Task requirements: An exact copy of the listing below is required, minus its pictures.

Information Start Marker

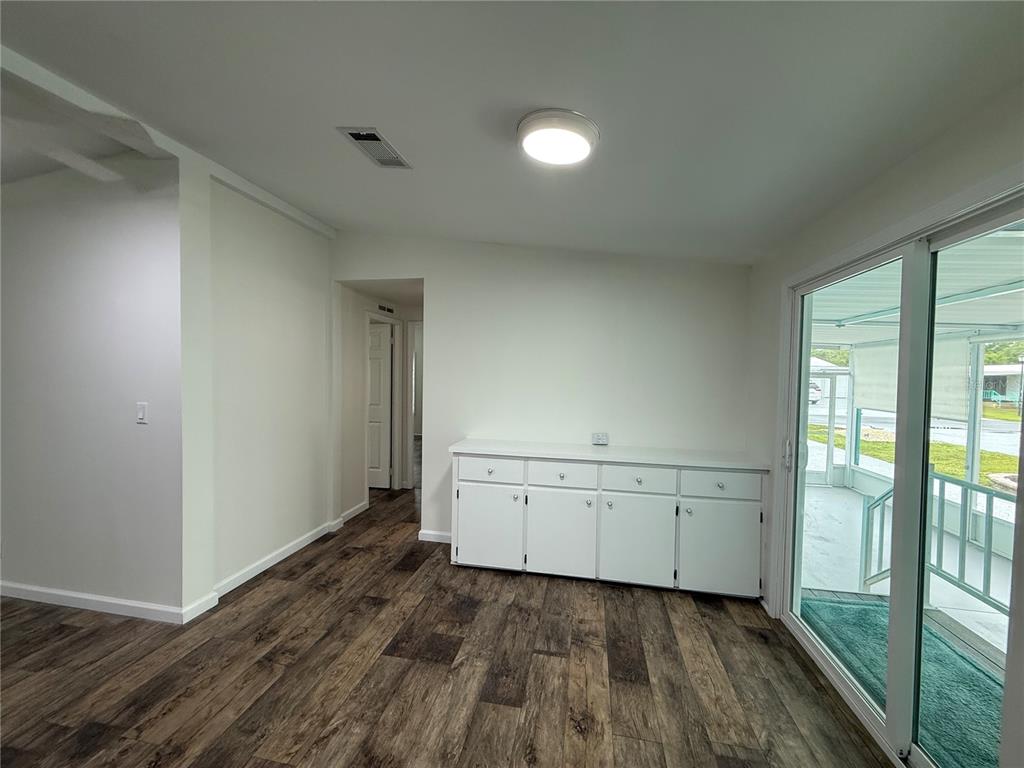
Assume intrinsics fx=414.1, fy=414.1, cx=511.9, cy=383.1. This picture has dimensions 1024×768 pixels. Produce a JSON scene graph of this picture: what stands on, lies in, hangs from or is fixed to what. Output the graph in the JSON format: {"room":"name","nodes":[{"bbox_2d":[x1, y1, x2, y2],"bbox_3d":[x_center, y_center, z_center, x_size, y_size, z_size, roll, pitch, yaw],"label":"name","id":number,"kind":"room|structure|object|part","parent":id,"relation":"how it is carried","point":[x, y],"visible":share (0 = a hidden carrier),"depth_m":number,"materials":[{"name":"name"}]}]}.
{"room":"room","nodes":[
{"label":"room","id":0,"kind":"room"},
{"bbox_2d":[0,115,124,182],"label":"ceiling fan","id":1,"kind":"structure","parent":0,"point":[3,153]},
{"bbox_2d":[0,157,183,621],"bbox_3d":[-3.192,-0.025,2.655,2.880,2.766,0.132,1,2,11],"label":"left wall","id":2,"kind":"structure","parent":0,"point":[32,274],"depth_m":2.46,"materials":[{"name":"white paint"}]},
{"bbox_2d":[0,581,204,624],"bbox_3d":[-3.119,1.311,2.612,2.704,0.089,0.016,1,2,11],"label":"baseboard","id":3,"kind":"structure","parent":2,"relation":"attached to","point":[41,590],"depth_m":2.49,"materials":[{"name":"white paint"}]},
{"bbox_2d":[136,401,147,423],"bbox_3d":[-2.150,0.169,2.402,0.071,0.118,0.013,1,2,11],"label":"light switch","id":4,"kind":"object","parent":2,"relation":"attached to","point":[140,411],"visible":0.98,"depth_m":2.40,"materials":[{"name":"white plastic"}]},
{"bbox_2d":[184,171,334,610],"bbox_3d":[-1.811,-0.012,3.229,0.137,2.749,1.344,1,2,11],"label":"left wall","id":5,"kind":"structure","parent":0,"point":[308,276],"depth_m":3.02,"materials":[{"name":"white paint"}]},
{"bbox_2d":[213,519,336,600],"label":"baseboard","id":6,"kind":"structure","parent":5,"relation":"attached to","point":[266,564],"depth_m":3.07,"materials":[{"name":"white paint"}]},
{"bbox_2d":[335,281,420,521],"bbox_3d":[-1.469,0.071,4.613,0.191,2.496,1.459,1,2,11],"label":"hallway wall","id":7,"kind":"structure","parent":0,"point":[361,437],"depth_m":4.23,"materials":[{"name":"white paint"}]},
{"bbox_2d":[339,499,370,525],"bbox_3d":[-1.599,1.289,4.122,0.016,0.093,0.705,1,2,11],"label":"baseboard","id":8,"kind":"structure","parent":7,"relation":"attached to","point":[355,508],"depth_m":4.15,"materials":[{"name":"white paint"}]},
{"bbox_2d":[367,317,391,489],"bbox_3d":[-1.900,0.289,5.187,0.782,2.001,0.110,1,2,11],"label":"hallway door","id":9,"kind":"structure","parent":7,"relation":"in","point":[382,343],"depth_m":5.15,"materials":[{"name":"white paint"}]},
{"bbox_2d":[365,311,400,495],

Information End Marker

Written response:
Assume intrinsics fx=414.1, fy=414.1, cx=511.9, cy=383.1. This picture has dimensions 1024×768 pixels. Produce a JSON scene graph of this picture: what stands on, lies in, hangs from or is fixed to what. Output the graph in the JSON format: {"room":"name","nodes":[{"bbox_2d":[x1, y1, x2, y2],"bbox_3d":[x_center, y_center, z_center, x_size, y_size, z_size, roll, pitch, yaw],"label":"name","id":number,"kind":"room|structure|object|part","parent":id,"relation":"how it is carried","point":[x, y],"visible":share (0 = a hidden carrier),"depth_m":number,"materials":[{"name":"name"}]}]}.
{"room":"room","nodes":[
{"label":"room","id":0,"kind":"room"},
{"bbox_2d":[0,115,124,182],"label":"ceiling fan","id":1,"kind":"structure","parent":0,"point":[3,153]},
{"bbox_2d":[0,157,183,621],"bbox_3d":[-3.192,-0.025,2.655,2.880,2.766,0.132,1,2,11],"label":"left wall","id":2,"kind":"structure","parent":0,"point":[32,274],"depth_m":2.46,"materials":[{"name":"white paint"}]},
{"bbox_2d":[0,581,204,624],"bbox_3d":[-3.119,1.311,2.612,2.704,0.089,0.016,1,2,11],"label":"baseboard","id":3,"kind":"structure","parent":2,"relation":"attached to","point":[41,590],"depth_m":2.49,"materials":[{"name":"white paint"}]},
{"bbox_2d":[136,401,147,423],"bbox_3d":[-2.150,0.169,2.402,0.071,0.118,0.013,1,2,11],"label":"light switch","id":4,"kind":"object","parent":2,"relation":"attached to","point":[140,411],"visible":0.98,"depth_m":2.40,"materials":[{"name":"white plastic"}]},
{"bbox_2d":[184,171,334,610],"bbox_3d":[-1.811,-0.012,3.229,0.137,2.749,1.344,1,2,11],"label":"left wall","id":5,"kind":"structure","parent":0,"point":[308,276],"depth_m":3.02,"materials":[{"name":"white paint"}]},
{"bbox_2d":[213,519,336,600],"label":"baseboard","id":6,"kind":"structure","parent":5,"relation":"attached to","point":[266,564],"depth_m":3.07,"materials":[{"name":"white paint"}]},
{"bbox_2d":[335,281,420,521],"bbox_3d":[-1.469,0.071,4.613,0.191,2.496,1.459,1,2,11],"label":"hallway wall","id":7,"kind":"structure","parent":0,"point":[361,437],"depth_m":4.23,"materials":[{"name":"white paint"}]},
{"bbox_2d":[339,499,370,525],"bbox_3d":[-1.599,1.289,4.122,0.016,0.093,0.705,1,2,11],"label":"baseboard","id":8,"kind":"structure","parent":7,"relation":"attached to","point":[355,508],"depth_m":4.15,"materials":[{"name":"white paint"}]},
{"bbox_2d":[367,317,391,489],"bbox_3d":[-1.900,0.289,5.187,0.782,2.001,0.110,1,2,11],"label":"hallway door","id":9,"kind":"structure","parent":7,"relation":"in","point":[382,343],"depth_m":5.15,"materials":[{"name":"white paint"}]},
{"bbox_2d":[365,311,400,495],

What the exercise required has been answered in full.